Issue #15865 has been updated by jonathanhefner (Jonathan Hefner).


mame (Yusuke Endoh) wrote:

> The difficult part is that `<pattern>` is not distinguishable from `<expr>` for a parser.  For example, `[1, 2, x, y]` is valid not only as `<pattern>` but also as `<expr>`.
> So, putting a bare `<pattern>` before `<expr>` is impossible in terms of parser implementation.  If we put a prefix before `<pattern>` (for example, `in <pattern> <~ <expr>`), it may be feasible.

Yes, I see!  I'm sorry I missed that point from your previous comment.  I do think a prefixed syntax could help it read more naturally.  If the prefixed syntax was unambiguous enough, maybe `=` could be used as `<match-op>`.  For example, could `@[1, 2, x, y] = ary` be parsed unambiguously?

> IMO it strongly resembles ... assignment rather than pattern matching

I agree, but isn't pattern matching the same as (destructuring) assignment in this context?

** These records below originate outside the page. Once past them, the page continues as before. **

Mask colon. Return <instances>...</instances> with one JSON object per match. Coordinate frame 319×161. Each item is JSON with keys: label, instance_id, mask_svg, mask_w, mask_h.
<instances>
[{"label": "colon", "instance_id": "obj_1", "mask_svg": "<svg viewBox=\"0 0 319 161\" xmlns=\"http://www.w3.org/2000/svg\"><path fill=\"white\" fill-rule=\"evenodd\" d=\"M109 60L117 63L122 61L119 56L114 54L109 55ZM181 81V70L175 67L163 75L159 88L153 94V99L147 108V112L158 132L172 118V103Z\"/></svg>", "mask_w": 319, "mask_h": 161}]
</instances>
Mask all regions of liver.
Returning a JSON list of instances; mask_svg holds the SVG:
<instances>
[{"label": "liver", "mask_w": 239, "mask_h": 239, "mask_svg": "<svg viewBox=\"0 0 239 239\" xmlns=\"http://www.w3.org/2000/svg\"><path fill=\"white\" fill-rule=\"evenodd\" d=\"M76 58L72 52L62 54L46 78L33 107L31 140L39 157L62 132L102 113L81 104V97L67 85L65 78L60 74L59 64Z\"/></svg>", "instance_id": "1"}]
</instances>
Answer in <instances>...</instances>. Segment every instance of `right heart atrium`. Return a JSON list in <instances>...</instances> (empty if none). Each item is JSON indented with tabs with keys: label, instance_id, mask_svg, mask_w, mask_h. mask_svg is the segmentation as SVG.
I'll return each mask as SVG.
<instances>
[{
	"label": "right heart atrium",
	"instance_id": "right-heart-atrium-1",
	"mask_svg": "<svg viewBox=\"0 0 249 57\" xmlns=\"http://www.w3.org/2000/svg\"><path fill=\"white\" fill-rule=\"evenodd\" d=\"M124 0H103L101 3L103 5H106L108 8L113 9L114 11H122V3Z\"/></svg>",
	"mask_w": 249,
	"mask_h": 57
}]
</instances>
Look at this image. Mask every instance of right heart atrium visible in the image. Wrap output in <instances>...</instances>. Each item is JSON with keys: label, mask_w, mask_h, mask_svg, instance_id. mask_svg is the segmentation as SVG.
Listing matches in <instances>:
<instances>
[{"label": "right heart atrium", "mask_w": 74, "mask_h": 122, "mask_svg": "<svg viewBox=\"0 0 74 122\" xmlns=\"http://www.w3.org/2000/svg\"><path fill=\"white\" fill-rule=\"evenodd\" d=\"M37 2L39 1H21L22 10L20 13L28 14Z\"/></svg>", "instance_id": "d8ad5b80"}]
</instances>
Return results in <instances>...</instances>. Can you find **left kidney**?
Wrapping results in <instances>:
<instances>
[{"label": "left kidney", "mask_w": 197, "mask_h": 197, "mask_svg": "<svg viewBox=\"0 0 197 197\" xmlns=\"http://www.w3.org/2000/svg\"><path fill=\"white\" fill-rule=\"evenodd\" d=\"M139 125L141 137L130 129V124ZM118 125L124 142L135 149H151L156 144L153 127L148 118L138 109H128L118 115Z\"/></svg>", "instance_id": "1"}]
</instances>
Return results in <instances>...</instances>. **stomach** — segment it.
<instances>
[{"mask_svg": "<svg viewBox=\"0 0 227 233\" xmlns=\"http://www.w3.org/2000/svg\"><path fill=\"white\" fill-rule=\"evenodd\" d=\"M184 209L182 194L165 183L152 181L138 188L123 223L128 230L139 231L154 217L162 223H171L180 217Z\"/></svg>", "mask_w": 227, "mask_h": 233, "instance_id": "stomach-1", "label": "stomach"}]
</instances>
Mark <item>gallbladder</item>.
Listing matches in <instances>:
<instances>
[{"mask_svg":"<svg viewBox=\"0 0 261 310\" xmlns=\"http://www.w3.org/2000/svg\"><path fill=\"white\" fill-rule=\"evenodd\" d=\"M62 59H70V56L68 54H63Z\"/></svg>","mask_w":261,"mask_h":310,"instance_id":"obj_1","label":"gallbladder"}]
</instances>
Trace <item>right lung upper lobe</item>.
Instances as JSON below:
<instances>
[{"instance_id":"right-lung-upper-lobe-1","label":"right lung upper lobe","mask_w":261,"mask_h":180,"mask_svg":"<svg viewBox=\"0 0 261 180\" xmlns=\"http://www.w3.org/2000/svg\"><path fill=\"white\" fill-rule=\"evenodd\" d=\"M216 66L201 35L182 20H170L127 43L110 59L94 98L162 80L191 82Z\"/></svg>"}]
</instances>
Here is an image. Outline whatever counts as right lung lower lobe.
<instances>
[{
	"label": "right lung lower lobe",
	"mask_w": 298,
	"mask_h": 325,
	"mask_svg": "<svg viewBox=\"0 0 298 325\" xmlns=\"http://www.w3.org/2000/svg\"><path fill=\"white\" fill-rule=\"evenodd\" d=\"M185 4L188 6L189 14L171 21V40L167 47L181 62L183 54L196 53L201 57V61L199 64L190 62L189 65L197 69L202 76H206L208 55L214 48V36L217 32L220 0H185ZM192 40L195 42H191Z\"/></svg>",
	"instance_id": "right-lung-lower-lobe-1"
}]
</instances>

----------------------------------------
Feature #15865: `<expr> in <pattern>` expression
https://bugs.ruby-lang.org/issues/15865#change-81865

* Author: mame (Yusuke Endoh)
* Status: Closed
* Priority: Normal
* Assignee: matz (Yukihiro Matsumoto)
* Target version: 
----------------------------------------
How about adding a syntax for one-line pattern matching: `<expr> in <pattern>` ?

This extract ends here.